Local Bus & Annoying British Business Owner

Day 32 – Chumporn  – Saturday 2nd April 2011

View From Our Room In Chumporn
View From Our Room In Chumporn

We have booked a tour of the local national park for tomorrow, which is combined with a snorkelling trip and fresh seafood. In the meantime we are making the most of this good weather and heading for another beach.

Hat Sai Ri (another beach) was also in the guide book, which recommended the local bus service to get there. The local bus is actually a giant wooden pickup truck, which we eventually found after a lot of walking.

Language barrier

The driver said 125B each, which we knew was too much. We went back to Fame Guesthouse and they explained that it was actually 1 x 25B each, not 125B. It was the way the driver said it that made it sound wrong.

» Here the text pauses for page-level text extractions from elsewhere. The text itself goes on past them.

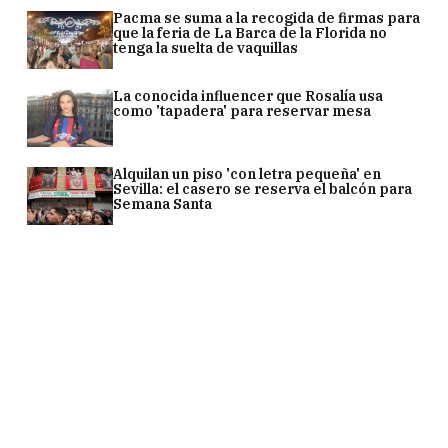
Pacma se suma a la recogida de firmas para
que la feria de La Barca de la Florida no
tenga la suelta de vaquillas
La conocida influencer que Rosalía usa
como 'tapadera' para reservar mesa
Alquilan un piso 'con letra pequeña' en
Sevilla: el casero se reserva el balcón para
Semana Santa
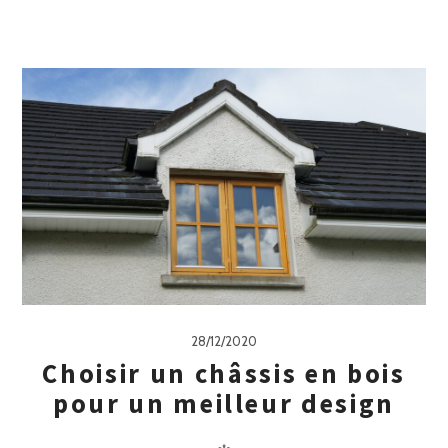
28/12/2020
Choisir un châssis en bois
pour un meilleur design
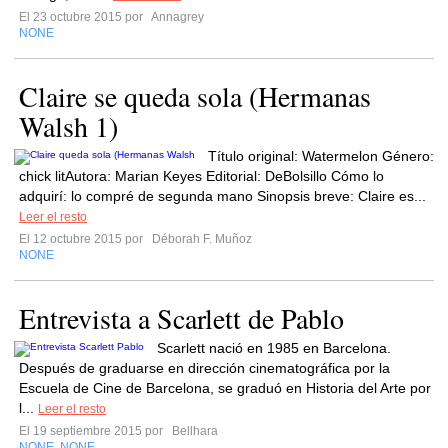
El 23 octubre 2015 por
Annagrey
NONE
Claire se queda sola (Hermanas
Walsh 1)
Título original: Watermelon Género:
chick litAutora: Marian Keyes Editorial: DeBolsillo Cómo lo
adquirí: lo compré de segunda mano Sinopsis breve: Claire es...
Leer el resto
El 12 octubre 2015 por
Déborah F. Muñoz
NONE
Entrevista a Scarlett de Pablo
Scarlett nació en 1985 en Barcelona.
Después de graduarse en dirección cinematográfica por la
Escuela de Cine de Barcelona, se graduó en Historia del Arte por
l...
Leer el resto
El 19 septiembre 2015 por
Bellhara
NONE
NONE
,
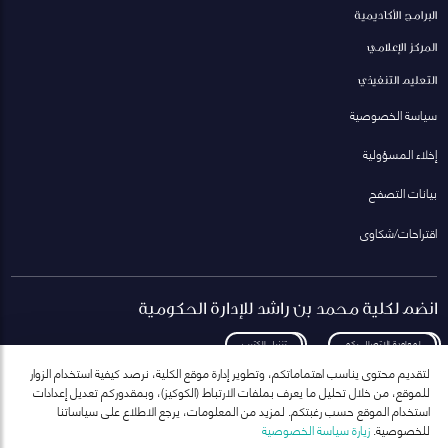
البرامج الأكاديمية
المركز الإعلامي
التعليم التنفيذي
سياسة الخصوصية
إخلاء المسؤولية
بيانات التصفح
اقتراحات/شكاوى
انضم لكلية محمد بن راشد للإدارة الحكومية
لمعاودة الاتصال بكم
تنزيل الكتيب
لتقديم محتوى يناسب اهتماماتكم، وتطوير إدارة موقع الكلية، نرصد كيفية استخدام الزوار
للموقع، من خلال تحليل ما يعرف بملفات الارتباط (الكوكيز)، وبمقدوركم تعديل إعدادات
استخدام الموقع حسب رغبتكم. لمزيد من المعلومات، يرجع الاطلاع على سياساتنا
للخصوصية.
زيارة سياسة الخصوصية
انضم إلى قائمة مراسلاتنا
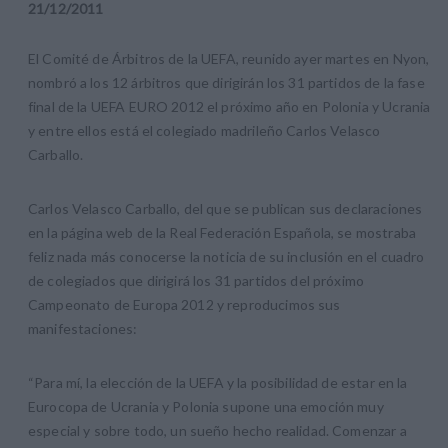
21
/
12
/
2011
El Comité de Árbitros de la UEFA, reunido ayer martes en Nyon,
nombró a los 12 árbitros que dirigirán los 31 partidos de la fase
final de la UEFA EURO 2012 el próximo año en Polonia y Ucrania
y entre ellos está el colegiado madrileño Carlos Velasco
Carballo.
Carlos Velasco Carballo, del que se publican sus declaraciones
en la página web de la Real Federación Española, se mostraba
feliz nada más conocerse la noticia de su inclusión en el cuadro
de colegiados que dirigirá los 31 partidos del próximo
Campeonato de Europa 2012 y reproducimos sus
manifestaciones:
“Para mí, la elección de la UEFA y la posibilidad de estar en la
Eurocopa de Ucrania y Polonia supone una emoción muy
especial y sobre todo, un sueño hecho realidad. Comenzar a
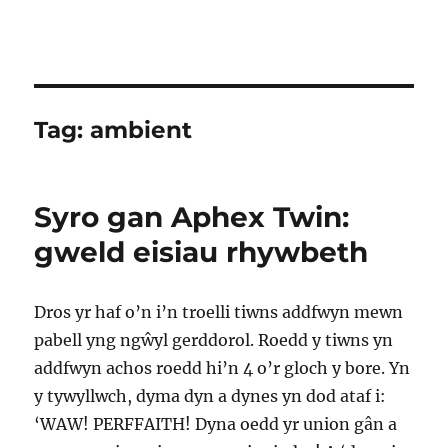
Tag:
ambient
Syro gan Aphex Twin:
gweld eisiau rhywbeth
Dros yr haf o’n i’n troelli tiwns addfwyn mewn
pabell yng ngŵyl gerddorol. Roedd y tiwns yn
addfwyn achos roedd hi’n 4 o’r gloch y bore. Yn
y tywyllwch, dyma dyn a dynes yn dod ataf i:
‘WAW! PERFFAITH! Dyna oedd yr union gân a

After wasting so long, we decided to get a taxi there, and then use the bus to get back. Sai Ri was very different to yesterdays beach. Fish stalls lined the road, with strange looking dried seafood looking like aliens hanging from hooks. There was a short strip of stony sand and then the sea. A beautiful island, Koh Mantra/Maprao, almost felt within walking distance.

Later in the afternoon we waited at the local bus stop, where a bunch of people were already waiting. As we waited, a taxi turned up and offered to take us into town, but he was a lot more expensive than the bus. Luckily a local family helped us, told us we were in the right place, and showed when we reached town. All this without any English spoken. I love the helpful people you find when you need them.

Sitting in Fame restaurant, I was listening to a British woman, who runs a dive school on Koh Tao. She was trying to say that Koh Tao was fine, and that it was business as usual. She had lobbied the Thai met office to remove the weather warning, and talked of some sort of conspiracy theory about the evacuation. It really wound me up that a business owner was more worried about getting people onto the island than their welfare. When we left the island there were food shortages, power failures, no internet, landslides, buildings collapsing and no running water. Not most people’s idea of fine. Bloody British business people.

Looking forward to the National Park and Snorkelling tomorrow. Not looking forward to the seafood so much.